Il ponentino è il vento più noto fra quelli che spirano su Roma, sebbene nella concezione popolare si intenda con questo termine il vento di ponente che si leva sul far della sera nella stagione calda.
«Che dilizia! Senti quer venterello salato, quer freschetto fino fino dell'onne, che le move er ponentino, che pare stiano a fa' a nisconnerello!»
Dati gli orari e le stagioni in cui lo si avverte (a Roma è in realtà più presente in primavera, ma la sensazione di refrigerio è più distinta nei crepuscoli estivi), questo vento è divenuto oggetto di una particolare percezione popolare, ben presto elemento di tradizione popolaresca istintiva, nella coincidenza del suo levarsi con l'ora del riposo, della cena (rito fra i più importanti della romanità) e dell'amore.

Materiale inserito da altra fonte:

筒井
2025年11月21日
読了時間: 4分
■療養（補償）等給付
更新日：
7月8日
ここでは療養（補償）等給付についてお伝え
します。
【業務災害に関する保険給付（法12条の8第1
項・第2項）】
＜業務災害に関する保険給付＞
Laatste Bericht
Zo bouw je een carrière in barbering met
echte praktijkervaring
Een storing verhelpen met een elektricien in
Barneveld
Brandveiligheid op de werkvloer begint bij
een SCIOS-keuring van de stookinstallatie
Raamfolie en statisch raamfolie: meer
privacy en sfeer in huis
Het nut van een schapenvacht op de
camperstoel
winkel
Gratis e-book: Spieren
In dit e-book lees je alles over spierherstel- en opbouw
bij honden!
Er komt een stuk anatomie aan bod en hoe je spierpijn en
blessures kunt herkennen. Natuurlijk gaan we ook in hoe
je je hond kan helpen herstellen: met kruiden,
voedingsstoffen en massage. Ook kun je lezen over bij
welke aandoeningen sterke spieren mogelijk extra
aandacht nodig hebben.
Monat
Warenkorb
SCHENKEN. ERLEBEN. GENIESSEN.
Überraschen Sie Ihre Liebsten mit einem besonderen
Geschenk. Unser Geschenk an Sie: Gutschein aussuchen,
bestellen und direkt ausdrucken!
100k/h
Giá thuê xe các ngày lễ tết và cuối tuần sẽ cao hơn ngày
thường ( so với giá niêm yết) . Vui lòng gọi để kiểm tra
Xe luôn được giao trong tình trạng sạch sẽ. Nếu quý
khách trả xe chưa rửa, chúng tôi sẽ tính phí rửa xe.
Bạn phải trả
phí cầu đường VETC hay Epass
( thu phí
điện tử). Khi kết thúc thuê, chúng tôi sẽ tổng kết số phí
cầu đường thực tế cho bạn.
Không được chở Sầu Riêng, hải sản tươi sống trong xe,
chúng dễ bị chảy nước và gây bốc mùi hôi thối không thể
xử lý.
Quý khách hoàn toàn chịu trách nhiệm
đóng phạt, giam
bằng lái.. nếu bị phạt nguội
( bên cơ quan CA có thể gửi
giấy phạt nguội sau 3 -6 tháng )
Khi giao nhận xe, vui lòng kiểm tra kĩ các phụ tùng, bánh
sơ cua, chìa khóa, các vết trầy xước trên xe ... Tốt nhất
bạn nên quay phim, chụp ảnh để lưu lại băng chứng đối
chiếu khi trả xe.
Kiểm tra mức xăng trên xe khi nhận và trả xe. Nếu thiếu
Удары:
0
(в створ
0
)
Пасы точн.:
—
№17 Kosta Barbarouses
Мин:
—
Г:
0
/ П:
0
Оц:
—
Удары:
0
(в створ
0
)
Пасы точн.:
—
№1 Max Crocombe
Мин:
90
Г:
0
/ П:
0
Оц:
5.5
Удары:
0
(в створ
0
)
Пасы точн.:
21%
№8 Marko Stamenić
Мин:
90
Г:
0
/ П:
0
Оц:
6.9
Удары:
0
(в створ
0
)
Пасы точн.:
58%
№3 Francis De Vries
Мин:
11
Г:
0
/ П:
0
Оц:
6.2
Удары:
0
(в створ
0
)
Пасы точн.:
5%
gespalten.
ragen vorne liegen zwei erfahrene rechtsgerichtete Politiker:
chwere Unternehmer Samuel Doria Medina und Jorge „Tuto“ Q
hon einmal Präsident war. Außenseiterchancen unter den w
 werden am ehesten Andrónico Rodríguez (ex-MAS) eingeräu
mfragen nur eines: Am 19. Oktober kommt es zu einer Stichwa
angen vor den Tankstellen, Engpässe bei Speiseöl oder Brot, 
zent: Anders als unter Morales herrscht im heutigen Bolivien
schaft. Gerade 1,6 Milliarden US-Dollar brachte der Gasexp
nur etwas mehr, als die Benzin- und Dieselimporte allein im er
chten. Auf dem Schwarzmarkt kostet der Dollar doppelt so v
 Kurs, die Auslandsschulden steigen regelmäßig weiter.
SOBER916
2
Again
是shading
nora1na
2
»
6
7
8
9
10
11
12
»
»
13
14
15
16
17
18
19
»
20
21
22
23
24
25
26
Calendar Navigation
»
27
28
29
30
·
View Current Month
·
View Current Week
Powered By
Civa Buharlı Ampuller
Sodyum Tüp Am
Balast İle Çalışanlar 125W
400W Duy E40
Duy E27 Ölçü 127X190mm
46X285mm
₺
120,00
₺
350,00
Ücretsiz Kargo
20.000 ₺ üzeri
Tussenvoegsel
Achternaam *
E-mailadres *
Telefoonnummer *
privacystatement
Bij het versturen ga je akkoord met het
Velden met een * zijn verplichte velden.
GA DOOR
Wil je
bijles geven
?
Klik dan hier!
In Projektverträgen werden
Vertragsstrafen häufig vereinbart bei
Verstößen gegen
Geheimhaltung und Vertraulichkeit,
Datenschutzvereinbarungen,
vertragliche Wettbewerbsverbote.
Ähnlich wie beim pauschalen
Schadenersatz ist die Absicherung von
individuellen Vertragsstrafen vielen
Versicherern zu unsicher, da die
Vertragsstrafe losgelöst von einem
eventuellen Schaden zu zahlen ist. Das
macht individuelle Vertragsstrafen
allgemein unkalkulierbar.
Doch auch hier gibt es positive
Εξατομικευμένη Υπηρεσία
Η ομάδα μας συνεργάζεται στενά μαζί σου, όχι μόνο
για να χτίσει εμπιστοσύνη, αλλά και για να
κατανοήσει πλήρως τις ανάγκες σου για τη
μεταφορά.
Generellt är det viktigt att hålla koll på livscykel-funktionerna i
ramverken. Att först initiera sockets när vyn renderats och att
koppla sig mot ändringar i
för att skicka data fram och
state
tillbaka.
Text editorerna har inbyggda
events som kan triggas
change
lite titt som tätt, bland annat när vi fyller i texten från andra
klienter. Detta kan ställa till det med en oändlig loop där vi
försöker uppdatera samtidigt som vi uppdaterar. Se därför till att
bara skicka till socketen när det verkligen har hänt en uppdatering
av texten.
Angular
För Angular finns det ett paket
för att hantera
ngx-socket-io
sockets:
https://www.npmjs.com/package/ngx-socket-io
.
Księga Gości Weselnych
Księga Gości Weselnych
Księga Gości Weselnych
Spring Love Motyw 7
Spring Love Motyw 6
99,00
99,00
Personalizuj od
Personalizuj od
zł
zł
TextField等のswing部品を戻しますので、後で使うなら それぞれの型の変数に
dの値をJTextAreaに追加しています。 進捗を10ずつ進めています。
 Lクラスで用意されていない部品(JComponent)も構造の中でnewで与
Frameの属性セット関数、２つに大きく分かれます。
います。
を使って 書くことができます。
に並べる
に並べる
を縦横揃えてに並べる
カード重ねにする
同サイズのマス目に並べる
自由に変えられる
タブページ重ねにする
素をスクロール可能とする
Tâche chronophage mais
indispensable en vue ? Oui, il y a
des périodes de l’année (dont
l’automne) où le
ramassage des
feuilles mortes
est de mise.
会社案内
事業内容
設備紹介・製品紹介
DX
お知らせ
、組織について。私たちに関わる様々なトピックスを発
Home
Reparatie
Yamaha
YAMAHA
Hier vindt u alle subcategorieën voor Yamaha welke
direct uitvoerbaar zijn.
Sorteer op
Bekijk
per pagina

Dell'amore il ponentino divenne nel tempo allusivo e romantico riferimento e custode, complice creatore di produttive atmosfere soprattutto per il corteggiamento, silenzioso messaggero delle note di fiduciosi stornelli, di amorosi versi cantati che questo vento si riteneva potesse rendere ammaliatori. Ed era, secondo proprio un antico stornello, la miglior scusa per poter assestare una ciocca di capelli dell'amata, forse davvero scomposta da qualche refolo, e per restare nei paraggi a provare una tenera incerta carezza.
Sottintesa cornice delle liturgie alimentari serali che Fellini descrisse in "Roma", e forse di Roma, er ponentino è in realtà rinfrescante ragione e condizione dell'uso romano di cenare, quando possibile, all'aperto. Trasporta fra le case aromi di cucinato e trasforma le stanche strade in profumate promesse del ristoro, unisce le singole abitazioni e i nuclei familiari nel rito della cena che si fa così distintamente collettivo, di rione. Come appunto espressivamente colto dal cineasta.
D'intorno, intanto, svaniscono i fumi ed i vapori della giornata operosa, i monti lontani come il Terminillo o quelli più vicini, come i Castelli, riguadagnano nitidezza, rassicurando a vista i romani che i monti sono ancora là, a carpire da questo vento echi e fragranze del caput mundi. E se dopo la cena risoffia, vuole sempre la proverbialità degli stornelli, volano di nascosto le notizie, si sviluppano in segreto i progetti, si decidono sacralmente le cose di casa, tramano le spie, si svegliano i pazzi.
«Vedé passà er ponentino» «vedere passare il ponentino»
(Modo di dire romano riferito a persone di particolare acume o informatissime)
La crescita urbanistica della capitale, unitamente alle costruzioni di edifici di altezza rilevante nelle periferie come ad esempio il "Nuovo Corviale", ha via via indebolito la capacità di penetrazione di questo delicato zéfiro, così che oggi non è più possibile apprezzarne la presenza se non nelle primissime fasce urbane ad occidente.[senza fonte] La notazione, di riscontro diffuso, fu attribuita a Giulio Carlo Argan, storico dell'arte ed ex sindaco della capitale, sul principio degli anni ottanta[1].